For the sign out button, the default account will be cleared, so that on next sign in the user will be given a choice of which ID to use when signing in. Also, the client will disconnect and reconnect.

Finally, for revoking access, the user will be signed out, and access that they gave to the profile will be revoked. In other words, if the user signs in, and gives permission to the email profile, and then signs out, then on further sign in, they shouldn’t need to give the same permissions. However, if they revoke access, then on future sign-ins, they’d have to give access again in order to be able to sign into the application.

That’s it. You’re now ready to run and try out your app!

This section assumes you are using an emulator in Android Studio. For details on setting up an emulator, see the Android Studio documentation. The following screenshots are based on a Nexus 5 profile in the emulator. Of course, it also works great with a physical device attached to your computer! :)

First Run

When the app first loads, the user will see something like this. The status reads that they are signed out, and they will get a button for ‘Sign In’, ‘Sign Out’ and ‘Revoke Access’. Note that in this screen shot the Sign In button is red and uses the G+ branding. This may appear differently for you -- and if so, don’t worry, you’re just using a later version than mine.

User Touches Sign-In Button

In this case, I’ve never been signed in, so Android checks to see if I want to use my on-device Google account or specify something else. This is the first of the ‘errors’ in connecting that the app will handle.

User Consent

Earlier, you specified a consent screen. This is what is displayed here. As the scope used was email, then the scope listing is just ‘Know who you are on Google’. For other scopes the list would appear longer. In order to sign in, the user has to give their consent to that information access. Again, for the purposes of this app, this delay in connecting/signing in is treated as an ‘error’. That’s why the ‘resolveSignInError()’ function exists.

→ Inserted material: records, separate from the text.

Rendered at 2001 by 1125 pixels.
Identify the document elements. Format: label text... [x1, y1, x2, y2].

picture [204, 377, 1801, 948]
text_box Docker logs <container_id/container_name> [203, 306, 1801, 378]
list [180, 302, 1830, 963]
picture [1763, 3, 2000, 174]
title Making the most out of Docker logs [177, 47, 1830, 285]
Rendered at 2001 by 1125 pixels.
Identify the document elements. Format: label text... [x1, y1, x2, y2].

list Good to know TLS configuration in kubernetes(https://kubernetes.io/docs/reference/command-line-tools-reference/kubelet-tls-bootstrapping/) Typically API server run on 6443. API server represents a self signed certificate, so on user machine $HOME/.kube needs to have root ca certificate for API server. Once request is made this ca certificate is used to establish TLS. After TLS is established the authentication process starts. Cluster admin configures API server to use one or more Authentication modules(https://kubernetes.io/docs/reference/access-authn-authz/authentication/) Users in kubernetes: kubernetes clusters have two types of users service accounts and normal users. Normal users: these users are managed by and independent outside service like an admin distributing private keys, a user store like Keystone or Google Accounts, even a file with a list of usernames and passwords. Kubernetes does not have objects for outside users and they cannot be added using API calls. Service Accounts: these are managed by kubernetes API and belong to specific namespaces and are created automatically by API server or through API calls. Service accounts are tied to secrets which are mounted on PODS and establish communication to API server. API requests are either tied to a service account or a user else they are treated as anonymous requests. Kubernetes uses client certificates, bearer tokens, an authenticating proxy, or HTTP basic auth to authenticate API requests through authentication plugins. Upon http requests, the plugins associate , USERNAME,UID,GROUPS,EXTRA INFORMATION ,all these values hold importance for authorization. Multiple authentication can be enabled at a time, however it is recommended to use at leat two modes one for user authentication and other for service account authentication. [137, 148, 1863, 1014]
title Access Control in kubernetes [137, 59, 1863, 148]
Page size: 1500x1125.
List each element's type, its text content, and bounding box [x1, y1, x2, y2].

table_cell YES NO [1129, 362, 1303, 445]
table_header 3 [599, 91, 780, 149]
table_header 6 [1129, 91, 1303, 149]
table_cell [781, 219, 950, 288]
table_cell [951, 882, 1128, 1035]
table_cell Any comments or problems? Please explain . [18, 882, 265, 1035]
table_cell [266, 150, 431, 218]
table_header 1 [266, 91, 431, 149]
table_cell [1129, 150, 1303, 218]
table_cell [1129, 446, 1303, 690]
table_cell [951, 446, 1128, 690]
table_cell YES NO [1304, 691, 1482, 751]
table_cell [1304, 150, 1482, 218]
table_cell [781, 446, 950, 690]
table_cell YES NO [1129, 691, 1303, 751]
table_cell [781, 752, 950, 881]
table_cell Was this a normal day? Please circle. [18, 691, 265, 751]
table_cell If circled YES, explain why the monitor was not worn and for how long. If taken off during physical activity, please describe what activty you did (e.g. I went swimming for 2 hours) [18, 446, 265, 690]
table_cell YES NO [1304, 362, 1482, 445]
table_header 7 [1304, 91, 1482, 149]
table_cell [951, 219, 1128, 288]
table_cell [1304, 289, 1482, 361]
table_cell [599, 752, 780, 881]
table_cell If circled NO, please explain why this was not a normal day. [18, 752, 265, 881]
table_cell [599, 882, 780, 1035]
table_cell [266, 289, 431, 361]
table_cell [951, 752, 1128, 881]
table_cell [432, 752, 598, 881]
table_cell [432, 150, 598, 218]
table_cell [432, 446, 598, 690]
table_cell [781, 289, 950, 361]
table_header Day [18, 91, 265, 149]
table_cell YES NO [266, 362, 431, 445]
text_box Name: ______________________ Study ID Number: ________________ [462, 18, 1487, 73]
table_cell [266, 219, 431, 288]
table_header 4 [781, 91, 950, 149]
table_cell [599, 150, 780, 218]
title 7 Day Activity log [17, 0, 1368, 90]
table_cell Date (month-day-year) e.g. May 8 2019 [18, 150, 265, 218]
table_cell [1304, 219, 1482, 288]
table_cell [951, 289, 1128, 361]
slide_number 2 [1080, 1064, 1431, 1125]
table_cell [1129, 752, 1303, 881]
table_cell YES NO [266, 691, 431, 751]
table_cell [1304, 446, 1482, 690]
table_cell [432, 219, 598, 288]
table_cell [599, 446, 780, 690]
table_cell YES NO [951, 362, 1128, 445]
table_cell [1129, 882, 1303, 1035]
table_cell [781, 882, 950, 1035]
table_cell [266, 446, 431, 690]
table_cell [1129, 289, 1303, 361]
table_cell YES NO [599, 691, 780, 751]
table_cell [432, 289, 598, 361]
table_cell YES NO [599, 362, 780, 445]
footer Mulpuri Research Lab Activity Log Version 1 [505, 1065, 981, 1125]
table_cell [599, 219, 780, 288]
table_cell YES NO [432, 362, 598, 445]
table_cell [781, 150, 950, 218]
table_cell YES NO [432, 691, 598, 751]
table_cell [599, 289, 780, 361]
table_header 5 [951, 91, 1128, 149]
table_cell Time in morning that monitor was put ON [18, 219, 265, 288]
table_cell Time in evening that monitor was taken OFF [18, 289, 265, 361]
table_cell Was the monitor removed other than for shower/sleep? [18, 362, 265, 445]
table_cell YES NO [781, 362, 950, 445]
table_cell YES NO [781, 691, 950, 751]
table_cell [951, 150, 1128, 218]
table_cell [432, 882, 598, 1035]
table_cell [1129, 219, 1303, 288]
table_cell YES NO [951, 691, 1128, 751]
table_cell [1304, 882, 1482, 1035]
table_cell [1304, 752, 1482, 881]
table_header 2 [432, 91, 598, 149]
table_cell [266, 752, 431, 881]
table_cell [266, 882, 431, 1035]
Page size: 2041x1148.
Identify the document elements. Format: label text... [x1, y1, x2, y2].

Successful Connection - User is Signed In

Once the user accepts the Consent, all errors should be handled, and there’s nothing further preventing them from signing in, other than incorrect credentials. If they successfully sign in, the UI gets updated to disable the sign in button, and enable the Sign Out and Revoke Access buttons. It will also update the status with the meta data that it was able to get from the User’s identity -- namely their email address. Remember that this is based on the scope that we defined. If you want access to more information -- such as profile pictures, friends circles etc, you need to change the scope, and the user has to grant you that access via the consent screen.

In this lab you went end-to-end in creating a simple application that provides sign in to Google using your Google Account. You saw how to use the developer console to give the app permissions to use Google’s infrastructure via getting a Client ID, and also how to define the consent screen that is presented to the user. You then created a simple Android App, added Google Play services to it, configured and coded it! You now have all the tools you need to build Google Sign-in functionality into your own apps!